Two Hawks Quarterly

My nonfiction piece, “How a Mountain Goat Disappears.” was printed in Two Hawks Quarterly, Spring 2018.

How a Mountain Goat Disappears

I keep the first mountain I climbed in my skin. I carry it on my back, perched atop my shoulder blades, those never-grown wings. I am not concerned when others hem and haw over the finality of it all, that the ink will follow me all through my life and decompose with me, or burn, or sluff, bubble — explode? I don’t know how I’m going to die and the anticipation keeps me alive.

Years ago, I set out to climb the mountain now on my back, a fourteen thousand foot peak named, in all seriousness, Mount Sneffels, in the San Juan range of the Colorado Rockies. I had no intention of becoming a mountain climber when I set out for Sneffels.

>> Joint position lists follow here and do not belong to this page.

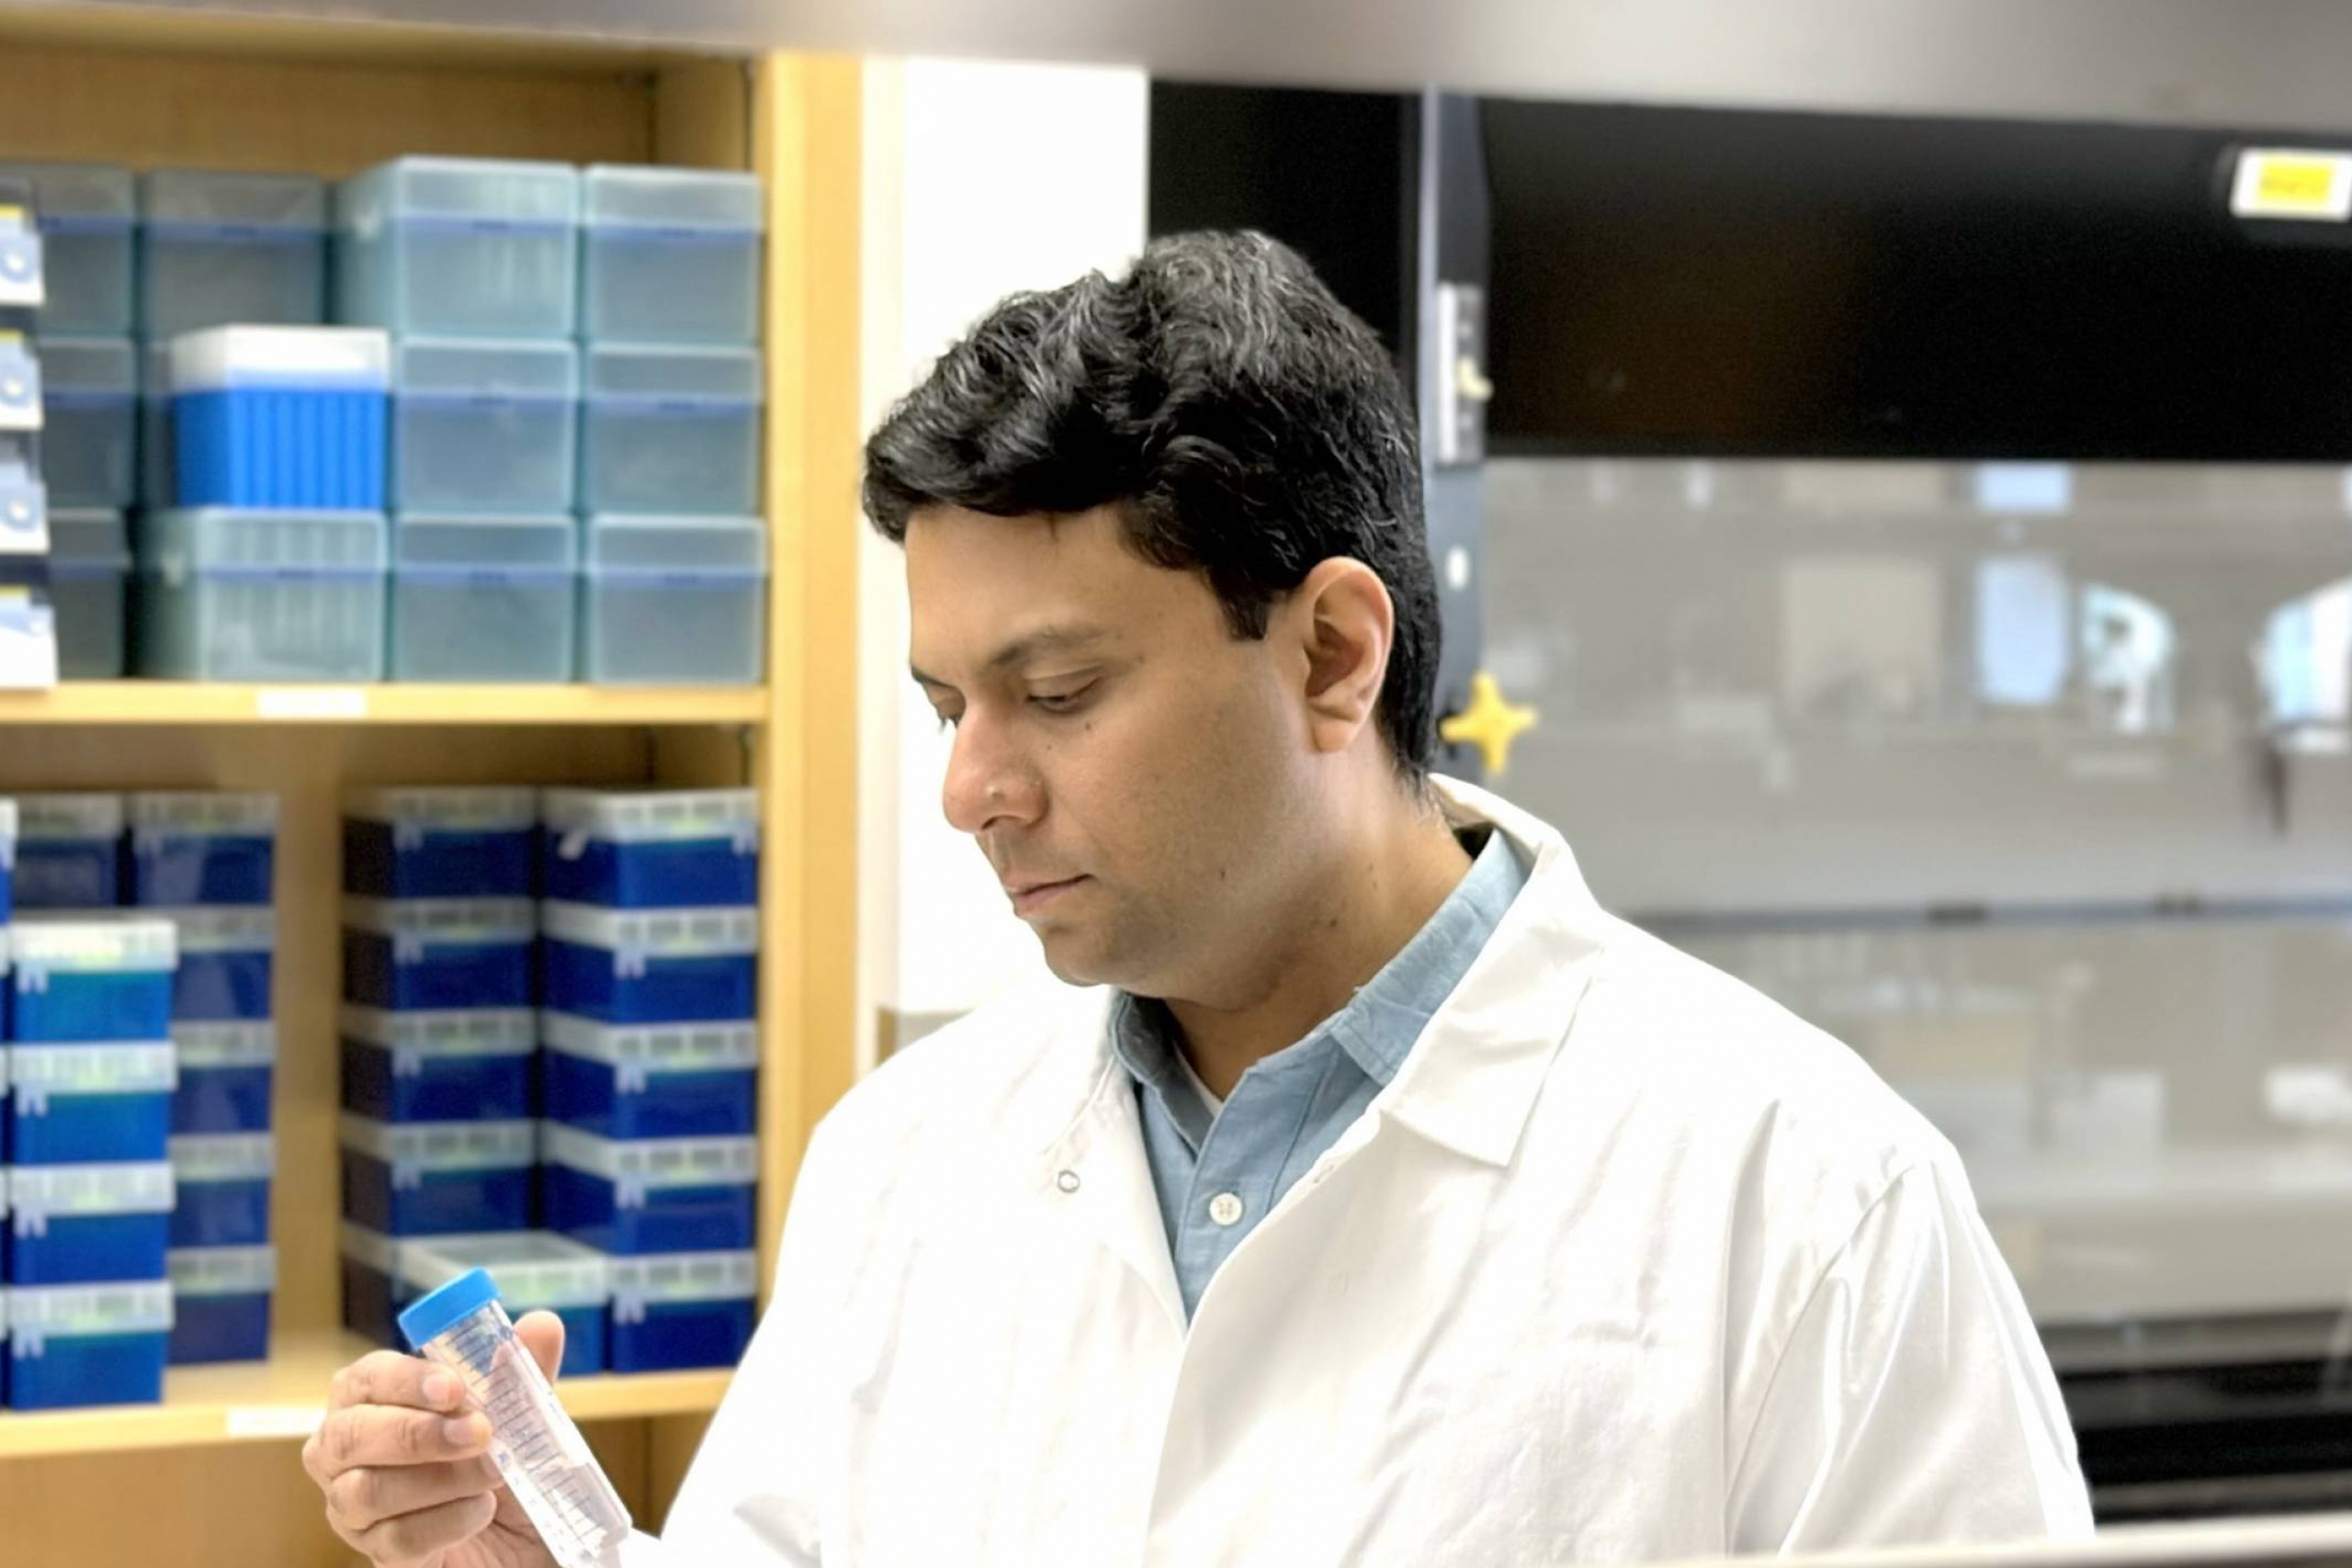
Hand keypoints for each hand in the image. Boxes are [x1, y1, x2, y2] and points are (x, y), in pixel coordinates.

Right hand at [303, 1311, 569, 1567]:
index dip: (405, 1380)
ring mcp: (353, 1509)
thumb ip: (524, 1372)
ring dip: (440, 1479)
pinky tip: (481, 1510)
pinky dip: (446, 1522)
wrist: (520, 1538)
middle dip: (417, 1432)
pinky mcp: (378, 1554)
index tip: (455, 1386)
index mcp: (373, 1402)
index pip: (365, 1378)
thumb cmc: (502, 1464)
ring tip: (494, 1473)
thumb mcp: (520, 1417)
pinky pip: (394, 1539)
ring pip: (367, 1491)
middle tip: (481, 1432)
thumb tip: (542, 1323)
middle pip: (349, 1435)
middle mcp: (346, 1454)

Some friends were going camping in the basin below the peak and thought it would be fun to try to climb it the next day. I didn’t realize, until I got into camp and looked up, what I would be undertaking. The San Juan peaks are memorable as a broken face; their ridgelines suggest tar-addled shattered teeth. Everything else is green, golden, and blue. Green valleys, golden skies at sun’s rise and set, water as blue as the middle-day sky.

As I worked my way up Sneffels’ flanks, my hike turned into a scramble, a scramble into a climb. I was picking my way up a razorback of granite ridgeline following the faint voices of other climbers ahead of me. I didn’t think about anything more than foot and hand placements for what felt like a long time. I abruptly froze while straddling a jutted vertebra of rock.